Monday, March 16, 2009

"To the end of her life"

I came across this poem in The Pharos a few years ago. Dr Eugene Hirsch has been writing poetry since medical school. Although his background is in cardiology and geriatrics, He most recently has been teaching an end of life physician education program with residents and medical students in Pittsburgh.

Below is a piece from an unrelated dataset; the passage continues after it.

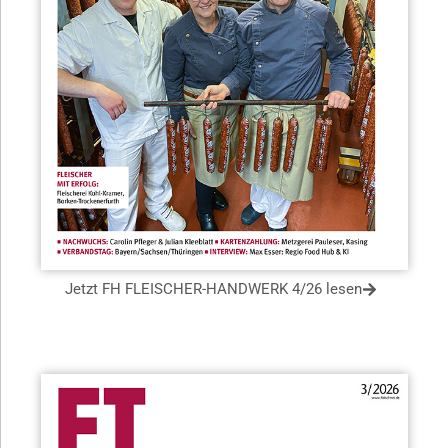
Jetzt FH FLEISCHER-HANDWERK 4/26 lesen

His teaching has enabled learners to reflect on their experiences in medicine and that of end of life care.

To the end of her life

Two flights up,
she cradled a swollen belly
in memorabilia,
in the bowels of her bed.

Her sallow face told me
how near to death she must be.

She paused and stared into space,
Asking not for medicine, but for prayers.
I led her to find those she knew.

I'd learned some, not others.
In my confusion, I searched
for a "likeness" of her God
(shaped with the palms of my hands)
to sit there beside her and smile. I led her
to tell Him what she wanted Him to know-
to take away her terrible pain,
to forgive,
to bless.

She wanted never
to be alone again, never
to die each day, never
to really die.

The poem describes an encounter, not unlike ones we've all had. A dying patient requesting a prayer. Instead of walking away the writer does the best he can. There is such honesty in the line "in my confusion I searched/ for "likeness" of her God". How true this is, for even if we attempt to join in the rituals of our patients, per their request, our attempt should be to find the likeness of their God. We know inherently that their comfort comes from their personal theology, and to bring maximal comfort we try to fit our words into their world view.

I love that his response then isn't to spout off his own words and prayers but to lead her to action. She is led to commune with her God, to ask, to cry out, etc.

At the end when the patient prays "never/ to die each day" I am struck with how deep her existential pain must be. I wonder how many of my patients feel as if the are dying each day, over and over again? And yet, she ends with the plea "never/ to really die", as if death will not bring the relief she is seeking either.

The skill in poetry is to take all of the emotions, thoughts, history and reality of an encounter and in very few words allow that situation to transcend to the reader. I'm sure the story of this moment could have been written out in prose, taking pages to recount. Yet, Dr. Hirsch leaves us with such a precise feeling of this patients struggle in just 22 short lines. Well done!

PDF version: Hirsch, EZ "To the End of Her Life". The Pharos. Winter 2007, pg 19

1 Responses to “"To the end of her life"”

Gail Rae said...
March 16, 2009 at 1:11 PM

This poem wouldn't be what it is without all 22 lines, especially the skillfully etched portrait of Dr. Hirsch leading the woman into her own last prayer, but I, too, focused on the last four lines, especially the last four words, although I interpreted them differently than you, most likely because of my experience tending my mother as she died. My mother (who had non-progressive Dementia-Lite over the last several years of her life) decided, a little over a year before her death, that she would not be dying. Thus, when she died, she didn't believe she was dying. The last four words of this poem, especially, remind me of all the ways we don't "really die", of my mother's assertion that she would not be dying (perhaps, I sometimes entertain, she didn't, and we don't, "really") and that dying, to the dying, is completely different than it is to those who witness another's death.
I know my mother continues to live within me and those who knew her, as well as through the endurance of her works. I hope she continues to live, since that's what she wanted and what she decided. I hope the woman who is the subject of this poem does, too.